(Data entries)
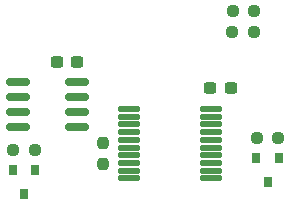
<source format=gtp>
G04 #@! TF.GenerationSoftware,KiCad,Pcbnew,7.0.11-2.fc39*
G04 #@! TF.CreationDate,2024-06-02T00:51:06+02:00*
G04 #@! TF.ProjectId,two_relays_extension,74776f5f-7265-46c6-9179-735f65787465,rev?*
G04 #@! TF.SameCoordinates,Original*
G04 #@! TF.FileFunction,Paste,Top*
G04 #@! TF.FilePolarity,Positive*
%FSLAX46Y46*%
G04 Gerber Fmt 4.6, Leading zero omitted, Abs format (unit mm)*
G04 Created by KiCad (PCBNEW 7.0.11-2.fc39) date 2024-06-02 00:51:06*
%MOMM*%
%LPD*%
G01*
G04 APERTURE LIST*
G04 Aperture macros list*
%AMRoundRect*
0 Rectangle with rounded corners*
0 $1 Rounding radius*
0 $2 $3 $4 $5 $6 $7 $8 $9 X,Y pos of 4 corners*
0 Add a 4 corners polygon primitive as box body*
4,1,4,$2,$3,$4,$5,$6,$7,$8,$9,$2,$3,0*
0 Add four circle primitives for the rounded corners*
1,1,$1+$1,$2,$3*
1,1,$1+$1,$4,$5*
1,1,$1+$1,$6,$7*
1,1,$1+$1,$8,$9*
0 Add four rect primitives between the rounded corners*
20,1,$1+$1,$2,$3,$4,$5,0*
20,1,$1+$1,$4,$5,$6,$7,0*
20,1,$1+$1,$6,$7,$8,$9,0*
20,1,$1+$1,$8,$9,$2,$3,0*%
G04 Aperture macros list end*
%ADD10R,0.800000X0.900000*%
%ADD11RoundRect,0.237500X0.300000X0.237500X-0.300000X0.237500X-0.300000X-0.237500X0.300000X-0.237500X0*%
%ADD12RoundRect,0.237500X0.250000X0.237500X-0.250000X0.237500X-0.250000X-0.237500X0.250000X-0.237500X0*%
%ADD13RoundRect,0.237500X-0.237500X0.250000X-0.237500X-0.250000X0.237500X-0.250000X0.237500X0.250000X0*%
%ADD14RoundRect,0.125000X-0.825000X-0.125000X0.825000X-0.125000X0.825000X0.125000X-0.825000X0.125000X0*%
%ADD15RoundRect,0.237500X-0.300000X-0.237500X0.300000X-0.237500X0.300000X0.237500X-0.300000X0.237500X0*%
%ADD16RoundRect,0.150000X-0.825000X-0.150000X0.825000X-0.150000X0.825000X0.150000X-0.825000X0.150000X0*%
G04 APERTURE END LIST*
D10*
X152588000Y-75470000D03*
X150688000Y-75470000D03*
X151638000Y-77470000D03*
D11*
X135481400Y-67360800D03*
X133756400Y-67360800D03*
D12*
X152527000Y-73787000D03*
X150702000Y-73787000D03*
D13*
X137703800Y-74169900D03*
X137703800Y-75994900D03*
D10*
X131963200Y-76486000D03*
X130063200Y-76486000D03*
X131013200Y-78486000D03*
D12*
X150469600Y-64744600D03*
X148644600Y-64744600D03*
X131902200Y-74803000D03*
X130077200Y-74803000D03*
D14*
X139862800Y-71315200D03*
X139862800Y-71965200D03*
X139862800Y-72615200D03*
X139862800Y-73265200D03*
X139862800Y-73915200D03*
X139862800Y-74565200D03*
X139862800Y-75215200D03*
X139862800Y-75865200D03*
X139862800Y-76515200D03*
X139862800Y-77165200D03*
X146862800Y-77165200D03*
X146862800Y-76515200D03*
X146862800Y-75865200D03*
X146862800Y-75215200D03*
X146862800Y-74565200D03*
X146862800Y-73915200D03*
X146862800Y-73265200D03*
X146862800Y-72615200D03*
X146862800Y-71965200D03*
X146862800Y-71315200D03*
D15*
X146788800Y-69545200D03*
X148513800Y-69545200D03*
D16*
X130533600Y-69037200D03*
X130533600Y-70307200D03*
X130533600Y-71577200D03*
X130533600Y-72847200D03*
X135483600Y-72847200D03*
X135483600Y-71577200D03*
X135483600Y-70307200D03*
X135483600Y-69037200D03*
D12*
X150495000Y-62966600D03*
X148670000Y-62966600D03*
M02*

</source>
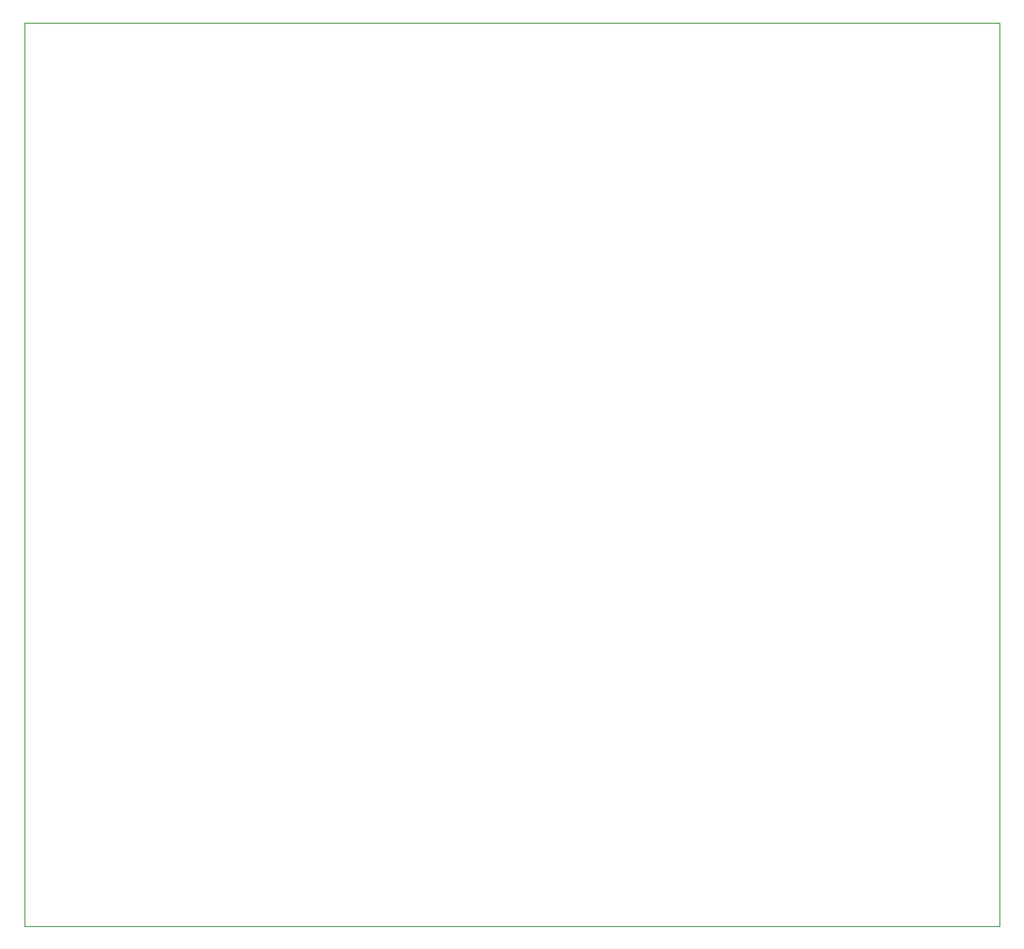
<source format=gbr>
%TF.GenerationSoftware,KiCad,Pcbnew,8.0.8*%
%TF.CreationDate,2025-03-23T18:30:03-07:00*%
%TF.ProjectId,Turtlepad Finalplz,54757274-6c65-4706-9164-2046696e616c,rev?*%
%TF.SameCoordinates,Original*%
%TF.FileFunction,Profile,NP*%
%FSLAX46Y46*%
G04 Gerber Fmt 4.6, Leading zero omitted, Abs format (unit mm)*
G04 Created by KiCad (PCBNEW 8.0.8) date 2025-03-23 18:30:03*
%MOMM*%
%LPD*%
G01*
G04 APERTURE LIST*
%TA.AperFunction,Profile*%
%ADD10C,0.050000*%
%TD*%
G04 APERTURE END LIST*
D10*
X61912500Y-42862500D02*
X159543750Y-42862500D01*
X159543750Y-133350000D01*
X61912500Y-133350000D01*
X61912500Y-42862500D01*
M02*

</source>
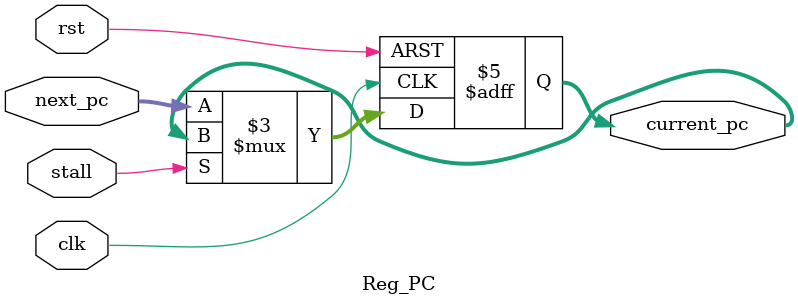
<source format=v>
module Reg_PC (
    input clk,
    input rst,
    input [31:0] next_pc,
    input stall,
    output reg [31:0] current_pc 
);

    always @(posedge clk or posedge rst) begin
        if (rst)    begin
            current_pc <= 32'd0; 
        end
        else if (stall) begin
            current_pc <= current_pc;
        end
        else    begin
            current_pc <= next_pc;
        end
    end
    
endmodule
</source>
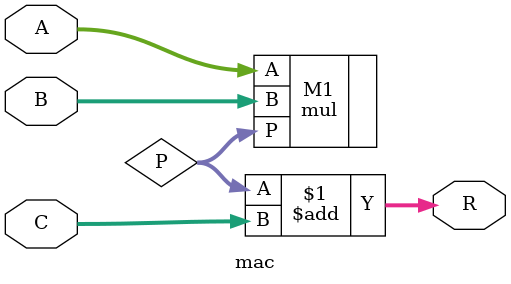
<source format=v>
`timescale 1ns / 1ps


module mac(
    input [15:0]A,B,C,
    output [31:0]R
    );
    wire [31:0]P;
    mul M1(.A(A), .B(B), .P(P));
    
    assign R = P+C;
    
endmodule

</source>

Work instruction
For this exercise, please output exactly the lines above starting at the line with "1,1,$1+$1,$2,$3*" and ending at the line with "X139862800Y-73265200D03*", ends included.

Completed task
1,1,$1+$1,$2,$3*
1,1,$1+$1,$4,$5*
1,1,$1+$1,$6,$7*
1,1,$1+$1,$8,$9*
0 Add four rect primitives between the rounded corners*
20,1,$1+$1,$2,$3,$4,$5,0*
20,1,$1+$1,$4,$5,$6,$7,0*
20,1,$1+$1,$6,$7,$8,$9,0*
20,1,$1+$1,$8,$9,$2,$3,0*%
G04 Aperture macros list end*
%ADD10R,0.800000X0.900000*%
%ADD11RoundRect,0.237500X0.300000X0.237500X-0.300000X0.237500X-0.300000X-0.237500X0.300000X-0.237500X0*%
%ADD12RoundRect,0.237500X0.250000X0.237500X-0.250000X0.237500X-0.250000X-0.237500X0.250000X-0.237500X0*%
%ADD13RoundRect,0.237500X-0.237500X0.250000X-0.237500X-0.250000X0.237500X-0.250000X0.237500X0.250000X0*%
%ADD14RoundRect,0.125000X-0.825000X-0.125000X0.825000X-0.125000X0.825000X0.125000X-0.825000X0.125000X0*%
%ADD15RoundRect,0.237500X-0.300000X-0.237500X0.300000X-0.237500X0.300000X0.237500X-0.300000X0.237500X0*%
%ADD16RoundRect,0.150000X-0.825000X-0.150000X0.825000X-0.150000X0.825000X0.150000X-0.825000X0.150000X0*%
G04 APERTURE END LIST*
D10*
X152588000Y-75470000D03*
X150688000Y-75470000D03*
X151638000Y-77470000D03*
D11*
X135481400Y-67360800D03*
X133756400Y-67360800D03*
D12*
X152527000Y-73787000D03*
X150702000Y-73787000D03*
D13*
X137703800Y-74169900D03*
X137703800Y-75994900D03*
D10*
X131963200Y-76486000D03*
X130063200Y-76486000D03*
X131013200Y-78486000D03*
D12*
X150469600Y-64744600D03*
X148644600Y-64744600D03*
X131902200Y-74803000D03*
X130077200Y-74803000D03*
D14*
X139862800Y-71315200D03*
X139862800Y-71965200D03*
X139862800Y-72615200D03*
X139862800Y-73265200D03*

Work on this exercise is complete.